M. Barroso poursuit « l'objectif consistant à porter à au moins 27 % la part des énergies renouvelables envoie un signal important : il garantit la stabilité aux investisseurs, stimule les emplois verts et soutient notre sécurité d'approvisionnement. »

De son côté, Philippe Martin, le ministre de l’écologie, applaudit l’objectif de réduction de 40% des émissions de gaz à effet de serre d’ici 2030. « C'est l'objectif que le président de la République avait appelé de ses vœux dès la première Conférence environnementale en 2012 et qu'il a réitéré à de nombreuses reprises. Cet objectif est en cohérence avec la trajectoire nécessaire pour réduire d'un facteur 4 nos émissions de gaz à effet de serre à l'horizon 2050. »

Les éléments phares du « paquet énergie-climat »

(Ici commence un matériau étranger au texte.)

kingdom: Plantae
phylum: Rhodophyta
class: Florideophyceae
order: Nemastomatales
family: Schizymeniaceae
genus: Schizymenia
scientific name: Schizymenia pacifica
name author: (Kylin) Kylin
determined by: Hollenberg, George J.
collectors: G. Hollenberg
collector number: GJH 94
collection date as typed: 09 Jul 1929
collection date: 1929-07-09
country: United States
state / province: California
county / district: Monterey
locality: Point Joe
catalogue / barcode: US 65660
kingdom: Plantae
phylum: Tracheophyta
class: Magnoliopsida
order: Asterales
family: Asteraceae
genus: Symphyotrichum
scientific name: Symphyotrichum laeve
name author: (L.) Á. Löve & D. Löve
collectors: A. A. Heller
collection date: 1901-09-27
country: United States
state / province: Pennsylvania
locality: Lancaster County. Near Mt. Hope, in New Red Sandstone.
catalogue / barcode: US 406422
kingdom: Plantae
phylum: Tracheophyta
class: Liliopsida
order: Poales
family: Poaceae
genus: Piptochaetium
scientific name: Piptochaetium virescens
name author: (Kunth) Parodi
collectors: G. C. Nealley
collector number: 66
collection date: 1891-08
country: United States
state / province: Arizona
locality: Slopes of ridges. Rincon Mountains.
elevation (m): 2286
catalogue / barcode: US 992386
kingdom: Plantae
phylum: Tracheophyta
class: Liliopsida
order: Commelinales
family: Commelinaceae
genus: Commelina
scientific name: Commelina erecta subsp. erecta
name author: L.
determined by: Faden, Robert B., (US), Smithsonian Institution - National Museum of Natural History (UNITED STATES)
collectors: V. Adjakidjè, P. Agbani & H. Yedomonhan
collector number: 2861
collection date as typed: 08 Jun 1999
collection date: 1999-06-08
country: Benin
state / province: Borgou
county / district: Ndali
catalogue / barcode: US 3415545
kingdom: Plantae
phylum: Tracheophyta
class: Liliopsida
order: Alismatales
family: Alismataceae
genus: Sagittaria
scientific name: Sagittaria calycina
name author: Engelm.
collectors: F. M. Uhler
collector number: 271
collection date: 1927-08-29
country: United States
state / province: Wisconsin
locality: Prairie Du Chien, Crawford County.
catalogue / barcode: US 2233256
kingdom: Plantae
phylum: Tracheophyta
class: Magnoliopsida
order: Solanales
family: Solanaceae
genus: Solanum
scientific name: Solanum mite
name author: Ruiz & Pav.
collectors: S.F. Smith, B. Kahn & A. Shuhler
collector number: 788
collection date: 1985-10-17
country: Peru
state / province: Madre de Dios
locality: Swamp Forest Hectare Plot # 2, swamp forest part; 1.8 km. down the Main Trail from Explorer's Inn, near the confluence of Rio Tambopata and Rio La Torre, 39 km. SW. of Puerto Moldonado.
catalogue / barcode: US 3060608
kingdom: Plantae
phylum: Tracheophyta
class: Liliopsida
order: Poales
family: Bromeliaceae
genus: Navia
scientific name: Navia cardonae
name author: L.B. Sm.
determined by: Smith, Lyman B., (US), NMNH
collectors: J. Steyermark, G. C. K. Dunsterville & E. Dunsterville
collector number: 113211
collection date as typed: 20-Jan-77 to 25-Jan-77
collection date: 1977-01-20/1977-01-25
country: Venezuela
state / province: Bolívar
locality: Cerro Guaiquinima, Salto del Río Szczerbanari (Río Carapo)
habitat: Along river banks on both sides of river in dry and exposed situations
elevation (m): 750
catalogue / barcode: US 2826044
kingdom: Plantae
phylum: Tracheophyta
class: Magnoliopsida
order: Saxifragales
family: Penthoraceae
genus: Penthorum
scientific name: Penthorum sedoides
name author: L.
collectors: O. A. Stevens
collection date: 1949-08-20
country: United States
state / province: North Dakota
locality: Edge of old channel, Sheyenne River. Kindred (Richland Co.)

Le premier objectif contraignant, portant sur les émissions de gaz à effet de serre, est l’élément essentiel de la politique de l'UE en matière d'énergie et de climat pour 2030. L'objectif d'une réduction de 40 % des émissions de gaz à effet de serre par rapport au niveau de 1990 serait atteint uniquement par des mesures à l'échelle nationale.

Un second objectif contraignant en matière d’énergies renouvelables à l’échelle de l’Union Européenne concerne la transition énergétique. Les énergies renouvelables sont le maillon fort de ce système, compétitif, sûr et durable. L'objectif contraignant pour l'ensemble de l'UE fixant à au moins 27 % la part des énergies renouvelables en 2030 s'accompagne d'importants avantages en ce qui concerne la balance commerciale pour les produits énergétiques, le recours à des sources d'énergie autochtones, l'emploi et la croissance. Les États membres ont une certaine flexibilité quant à la transformation de leur système énergétique.

Un nouveau cadre de gouvernance : le cadre pour 2030 propose un nouveau système de gouvernance basé sur des plans nationaux pour une énergie compétitive, sûre et durable. Ces plans seront établis par les États membres dans le cadre d'une approche commune, qui garantira aux investisseurs une meilleure sécurité juridique et une plus grande transparence au sein de l’UE. Ce nouveau cadre s'accompagne d'un rapport sur les coûts de l'énergie avec ceux de ses principaux partenaires commerciaux. La comparaison avec les partenaires internationaux met en évidence une augmentation des écarts de prix, notamment par rapport aux cours du gaz aux États-Unis – qui pourrait nuire à la compétitivité de l'Europe, en particulier pour les industries grandes consommatrices d'énergie.